* _EXERCISE PROMPT_
Write the listing out again exactly as it stands, with no images.

# # # # #

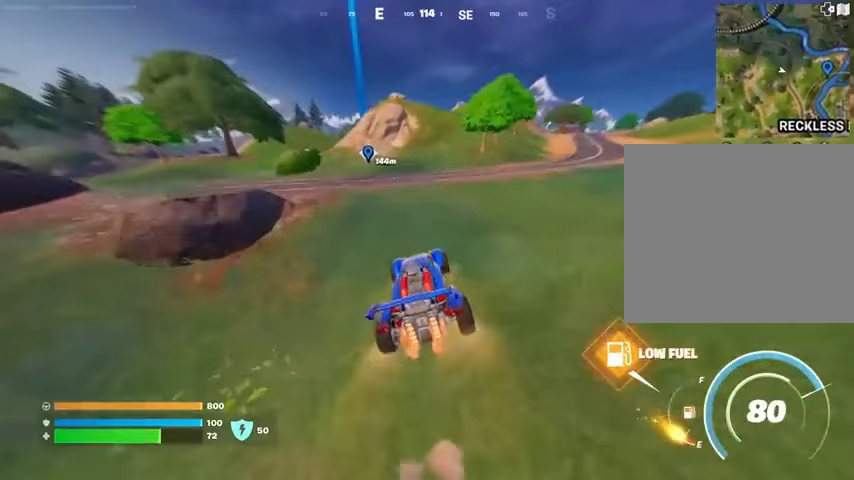
{"buttons": ["L3"], "left_stick": "up-right", "right_stick": "left", "events": [[467, "right_stick", "left"]]}
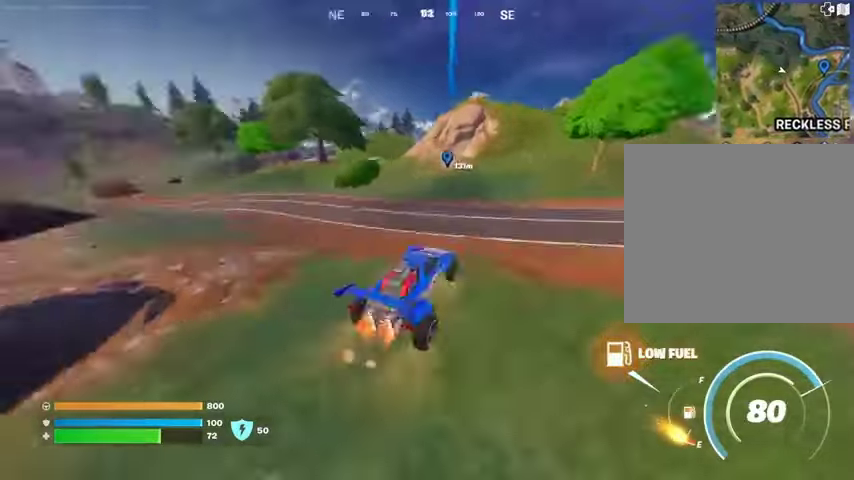
{"buttons": ["L3"], "left_stick": "up-right", "right_stick": "center", "events": [[133, "right_stick", "center"], [267, "right_stick", "right"], [500, "right_stick", "center"]]}
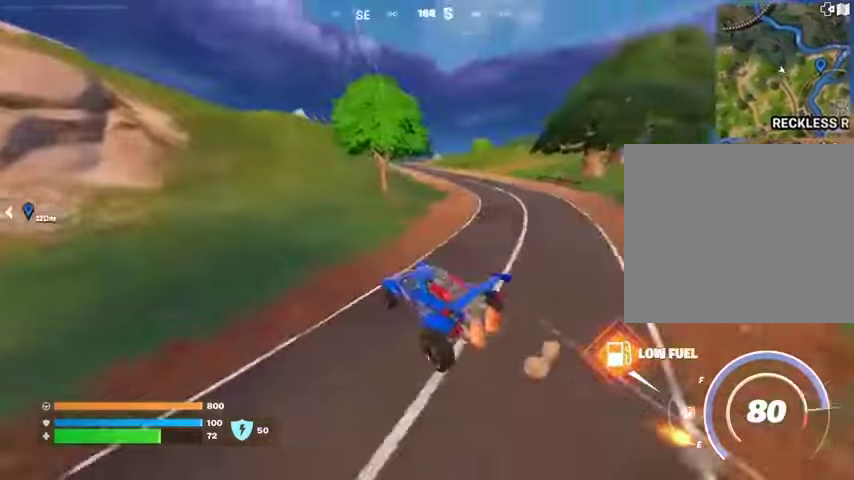
{"buttons": ["L3"], "left_stick": "up-left", "right_stick": "center", "events": [[333, "right_stick", "left"], [367, "left_stick", "up"], [433, "right_stick", "center"], [500, "left_stick", "up-left"]]}
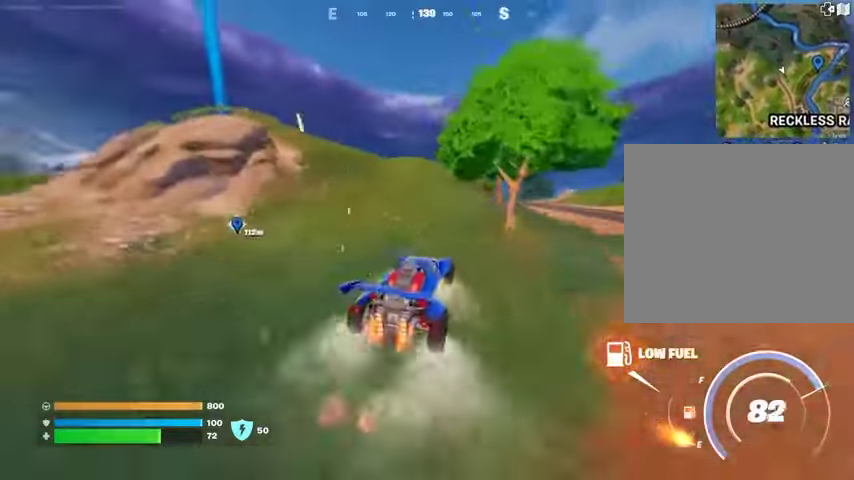
{"buttons": ["SQUARE"], "left_stick": "up-left", "right_stick": "center", "events": [[233, "L3", "up"], [267, "SQUARE", "down"], [267, "left_stick", "up"], [467, "left_stick", "up-left"]]}
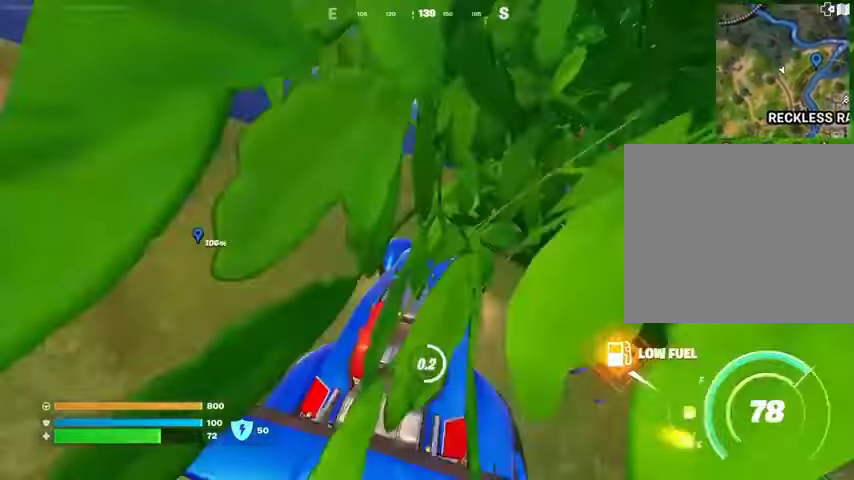
{"buttons": [], "left_stick": "up-left", "right_stick": "center", "events": [[300, "SQUARE", "up"], [333, "right_stick", "left"], [433, "right_stick", "center"]]}
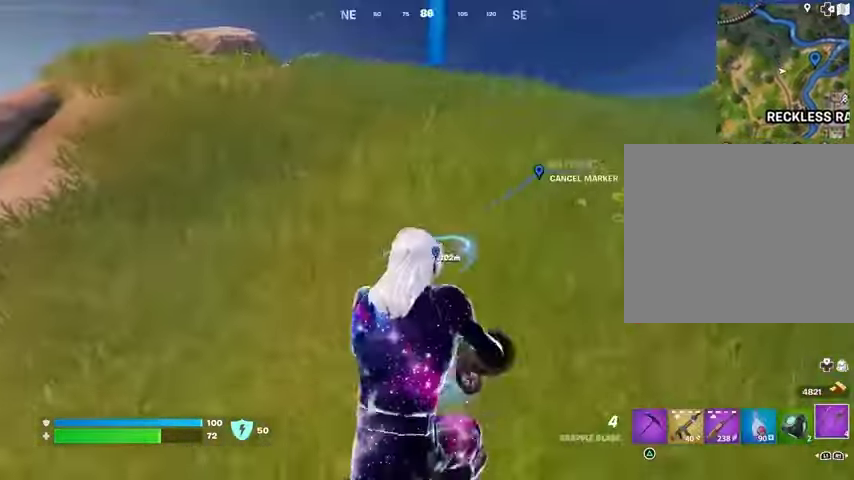
{"buttons": [], "left_stick": "up-left", "right_stick": "center", "events": [[33, "L3", "down"], [167, "L3", "up"]]}
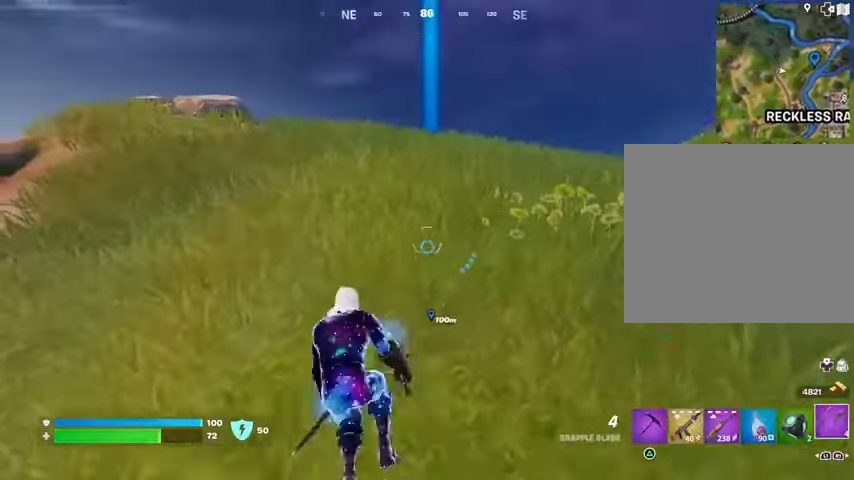
{"buttons": ["CROSS"], "left_stick": "up-left", "right_stick": "center", "events": [[133, "L3", "down"], [233, "L3", "up"], [333, "right_stick", "down-right"], [433, "right_stick", "center"], [500, "CROSS", "down"]]}
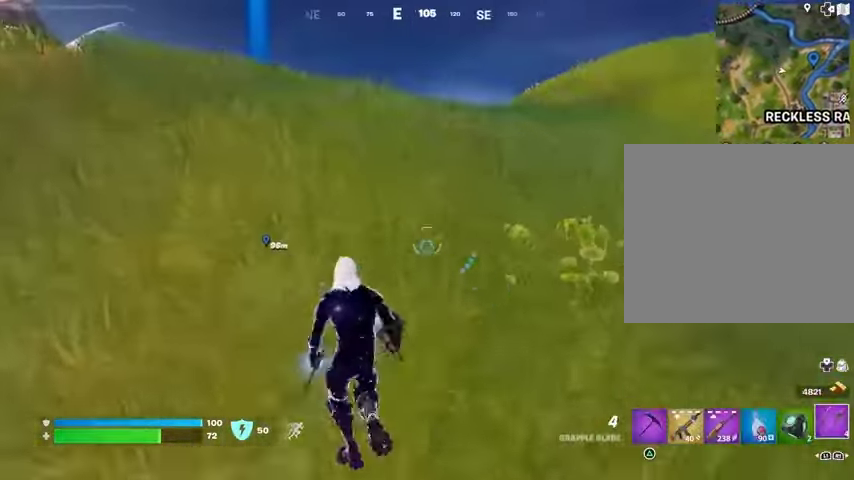
{"buttons": ["R3"], "left_stick": "up-left", "right_stick": "center", "events": [[100, "CROSS", "up"], [133, "L1", "down"], [167, "L1", "up"], [300, "L1", "down"], [367, "L1", "up"], [500, "R3", "down"]]}
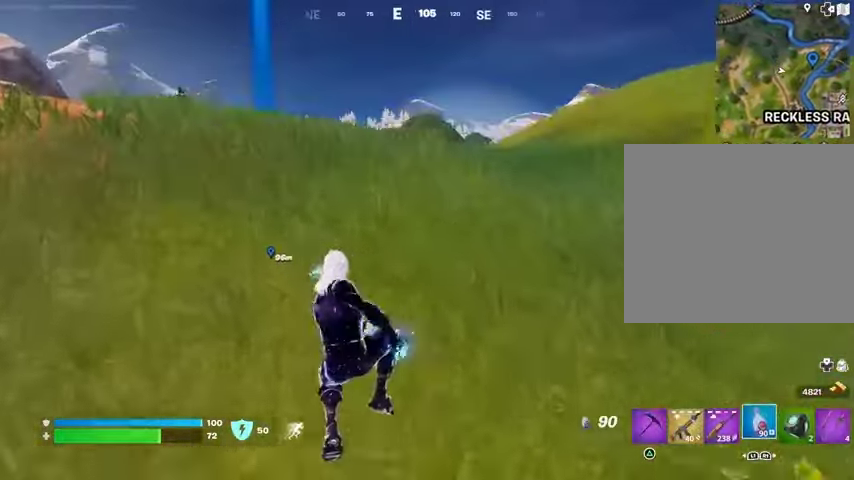
{"buttons": ["R2"], "left_stick": "left", "right_stick": "center", "events": [[67, "R3", "up"], [100, "right_stick", "left"], [167, "right_stick", "center"], [267, "R2", "down"], [300, "CROSS", "down"], [333, "CROSS", "up"], [367, "left_stick", "left"]]}
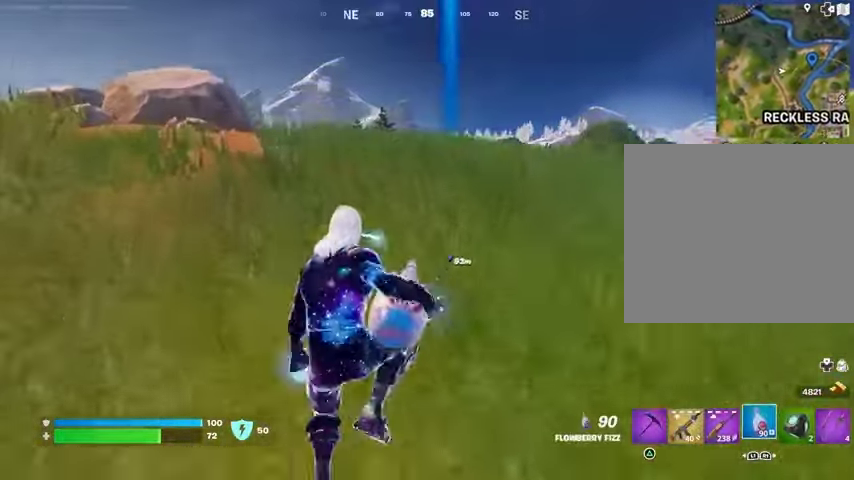
{"buttons": ["R2"], "left_stick": "left", "right_stick": "center", "events": [[367, "right_stick", "right"], [500, "right_stick", "center"]]}
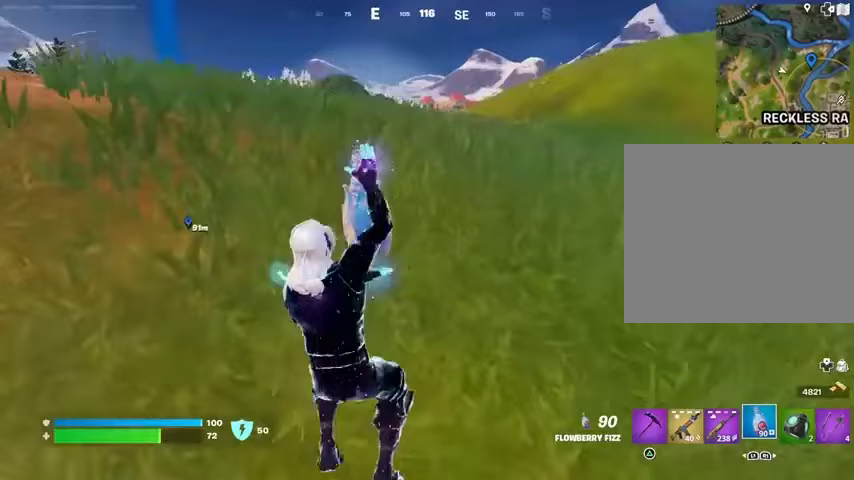
{"buttons": ["R2"], "left_stick": "down-left", "right_stick": "center", "events": [[133, "CROSS", "down"], [233, "CROSS", "up"], [233, "left_stick", "down-left"]]}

# # # # #

* _RESPONSE AREA_
{"buttons": ["L3"], "left_stick": "up-right", "right_stick": "left", "events": [[467, "right_stick", "left"]]}
{"buttons": ["L3"], "left_stick": "up-right", "right_stick": "center", "events": [[133, "right_stick", "center"], [267, "right_stick", "right"], [500, "right_stick", "center"]]}
{"buttons": ["L3"], "left_stick": "up-left", "right_stick": "center", "events": [[333, "right_stick", "left"], [367, "left_stick", "up"], [433, "right_stick", "center"], [500, "left_stick", "up-left"]]}
{"buttons": ["SQUARE"], "left_stick": "up-left", "right_stick": "center", "events": [[233, "L3", "up"], [267, "SQUARE", "down"], [267, "left_stick", "up"], [467, "left_stick", "up-left"]]}
{"buttons": [], "left_stick": "up-left", "right_stick": "center", "events": [[300, "SQUARE", "up"], [333, "right_stick", "left"], [433, "right_stick", "center"]]}
{"buttons": [], "left_stick": "up-left", "right_stick": "center", "events": [[33, "L3", "down"], [167, "L3", "up"]]}
{"buttons": ["CROSS"], "left_stick": "up-left", "right_stick": "center", "events": [[133, "L3", "down"], [233, "L3", "up"], [333, "right_stick", "down-right"], [433, "right_stick", "center"], [500, "CROSS", "down"]]}
{"buttons": ["R3"], "left_stick": "up-left", "right_stick": "center", "events": [[100, "CROSS", "up"], [133, "L1", "down"], [167, "L1", "up"], [300, "L1", "down"], [367, "L1", "up"], [500, "R3", "down"]]}
{"buttons": ["R2"], "left_stick": "left", "right_stick": "center", "events": [[67, "R3", "up"], [100, "right_stick", "left"], [167, "right_stick", "center"], [267, "R2", "down"], [300, "CROSS", "down"], [333, "CROSS", "up"], [367, "left_stick", "left"]]}
{"buttons": ["R2"], "left_stick": "left", "right_stick": "center", "events": [[367, "right_stick", "right"], [500, "right_stick", "center"]]}
{"buttons": ["R2"], "left_stick": "down-left", "right_stick": "center", "events": [[133, "CROSS", "down"], [233, "CROSS", "up"], [233, "left_stick", "down-left"]]}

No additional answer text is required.